The whole train shudders and begins to shunt forward like some enormous segmented worm. There’s banging and rattling. Shouts close by which make my heart rate spike. Whistles. A mournful howl from the engine.
And then we’re moving, gathering speed, leaving Cabezón and disappearing into the vast night of the central high plains.
∞ ∞ ∞ ∞ ∞
“Seems too easy,” Talan whispers.
I snort quietly and turn down the little solar lamp that is the only light we dare have on.
We’re three hours out of Cabezón and Kat is asleep. Talan’s going to take first watch, but despite the lullaby of clacking and the gentle rocking, I’m slow in closing my eyes. Partly, it’s because Talan’s right. This does seem too easy, and if things do go wrong, we’ll be in the middle of nowhere and our options will be limited.
Somewhere, a few hours ahead of us, there’s the small town of Orbaiz. It’ll have a comms server at the station which might be turned on. If it is, I’ll have to risk communicating with Hwa to find out what’s going on. The train is empty and there’s no reason to stop for loading or unloading, but Kat says the drivers will either replace their engine’s massive batteries for fully charged ones or change engines entirely.
“You think this really is the last supply train?” I ask.
“That’s what they said.”
While we were breaking into the boxcar, we could hear discussions on the other side of the train. I have no way to estimate how much food the train delivered, but there’s clearly a huge crisis in the whole of Newyan. The Rangers hadn’t been exaggerating.
“There must be something that’s being organized,” I say. “Hwa will know more. I’ll check the message I picked up when it’s light tomorrow.”
Talan grunts. “It’s difficult being ou
t of the news loop.” There’s a scuff of empty mailbags as she shifts her position on them.
Kat twitches, mumbling something.
Her temperature seems okay, and I hope that means the infections are being eradicated, but she doesn’t sleep easy.
I pull her closer, the way Talan used to do for me when I had terrible nightmares in the first weeks at Cardu.
Still asleep, Kat’s fist closes on my shirt and grips it hard.
“Not going anywhere, little cousin,” I murmur.
“She’s tough,” Talan says. I can tell she’s smiling.
“Natalia certainly thinks so,” I reply. “Advanced case of hero worship there.”

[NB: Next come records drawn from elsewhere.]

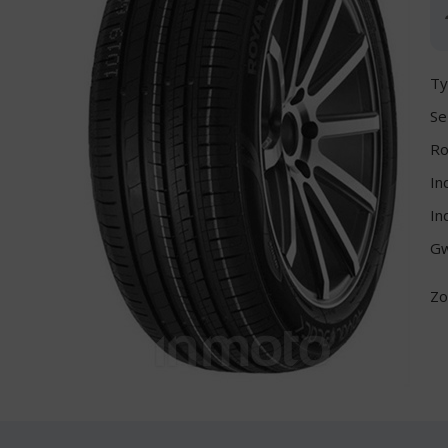
Ty
Se
Ro
In
In
Gw
Zo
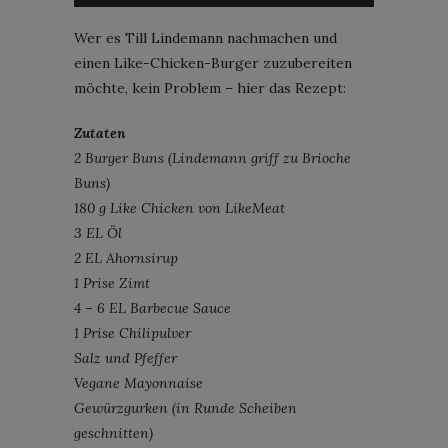
Wer es Till Lindemann nachmachen und
einen Like-Chicken-Burger zuzubereiten
möchte, kein Problem – hier das Rezept:
Zutaten
2 Burger Buns (Lindemann griff zu Brioche
Buns)
180 g Like Chicken von LikeMeat
3 EL Öl
2 EL Ahornsirup
1 Prise Zimt
4 – 6 EL Barbecue Sauce
1 Prise Chilipulver
Salz und Pfeffer
Vegane Mayonnaise
Gewürzgurken (in Runde Scheiben
geschnitten)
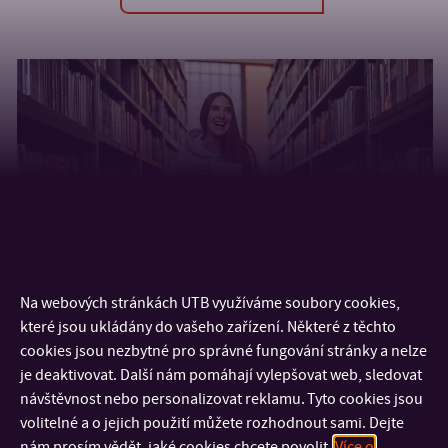
Na webových stránkách UTB využíváme soubory cookies,
které jsou ukládány do vašeho zařízení. Některé z těchto
cookies jsou nezbytné pro správné fungování stránky a nelze
je deaktivovat. Další nám pomáhají vylepšovat web, sledovat
návštěvnost nebo personalizovat reklamu. Tyto cookies jsou
volitelné a o jejich použití můžete rozhodnout sami. Dejte
nám prosím vědět, jaké cookies chcete povolit.
Více o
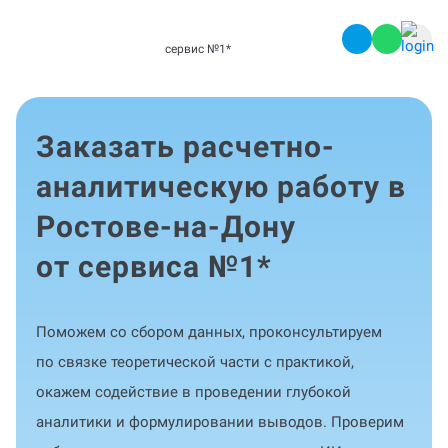
сервис №1
*
Заказать расчетно-
аналитическую работу в
Ростове-на-Дону
от сервиса №1
*
Поможем со сбором данных, проконсультируем
по связке теоретической части с практикой,
окажем содействие в проведении глубокой
аналитики и формулировании выводов. Проверим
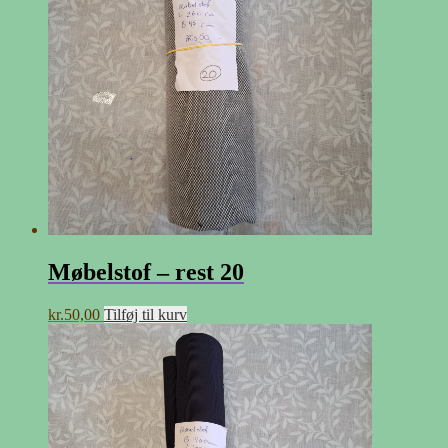
Møbelstof – rest 20
kr.
50,00
Tilføj til kurv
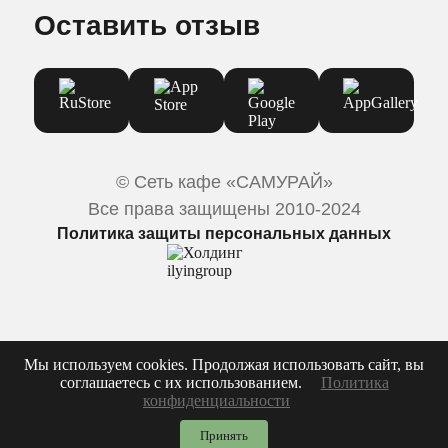
Оставить отзыв
© Сеть кафе «САМУРАЙ»
Все права защищены 2010-2024
Политика защиты персональных данных
Мы используем cookies. Продолжая использовать сайт, вы
соглашаетесь с их использованием.
Политика
конфиденциальности
Принять
Каталог
Корзина
Акции
Профиль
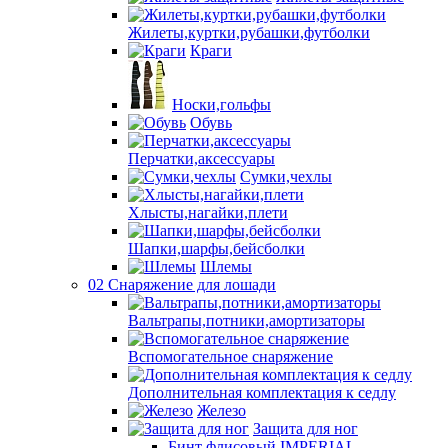
Жилеты,куртки,рубашки,футболки
Краги
Носки,гольфы
Обувь
Перчатки,аксессуары
Сумки,чехлы
Хлысты,нагайки,плети
Шапки,шарфы,бейсболки
Шлемы
02 Снаряжение для лошади
Вальтрапы,потники,амортизаторы
Вспомогательное снаряжение
Дополнительная комплектация к седлу
Железо
Защита для ног
Бинт флисовый IMPERIAL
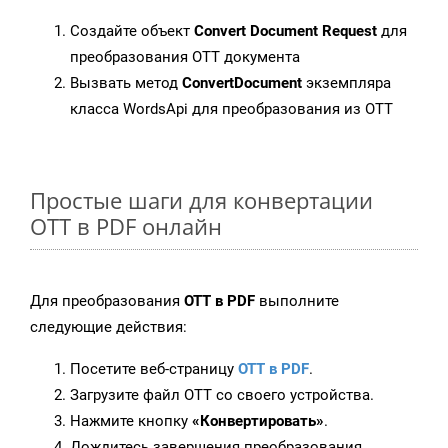
Создайте объект
Convert Document Request
для
преобразования OTT документа
Вызвать метод
ConvertDocument
экземпляра
класса WordsApi для преобразования из OTT
Простые шаги для конвертации
OTT в PDF онлайн
Для преобразования
OTT в PDF
выполните
следующие действия:
Посетите веб-страницу
OTT в PDF
.
Загрузите файл OTT со своего устройства.
Нажмите кнопку
«Конвертировать»
.
Дождитесь завершения преобразования.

Talan snorts in the dark. “Almost as bad as Kat has for you.”
Me? I try not to laugh.
We fall silent then, and with Kat’s body curled against mine, I eventually slip away into dreams. I dream of Bleyd and Rhoswyn and Alexis. We’re all together, arm in arm, walking along the seafront in Stormhaven. A storm is gathering. Waves rush against the sea wall, and I can feel the salt spray on my cheeks.
Behind us, in the town, the mummers in their tall, conical masks sway through the streets to the sound of flutes and pipes. They dance and sing. Their songs say that the world has turned, the cycle has ended and the Dreamers have woken. And the voice in the deep speaks again.
Chapter 42
Sánchez
Ministro Sánchez erupts, gasping, from his nightmare of blindness, suffocation and falling, to find his security chief shaking him.
“What? What is it?” A fear, halfway between the fading nightmare and the dread of being woken like this, in the dead of night, clutches at his heart.
“It’s Ministro Berges,” the man answers. “She’s downstairs, in your study. It’s urgent.”
His stomach spasms. Not what he wants to hear.
His valet is there, holding a gown for him. Hardly suitable attire for a departmental meeting, but this is hardly a suitable time for one either.
He has no choice. He pulls himself out of bed and shrugs into the gown under the gaze of his security chief. The man’s face has become increasingly closed and distant over the last few weeks. Sánchez believes he answers first to the woman downstairs, the chilling head of Security, rather than to him.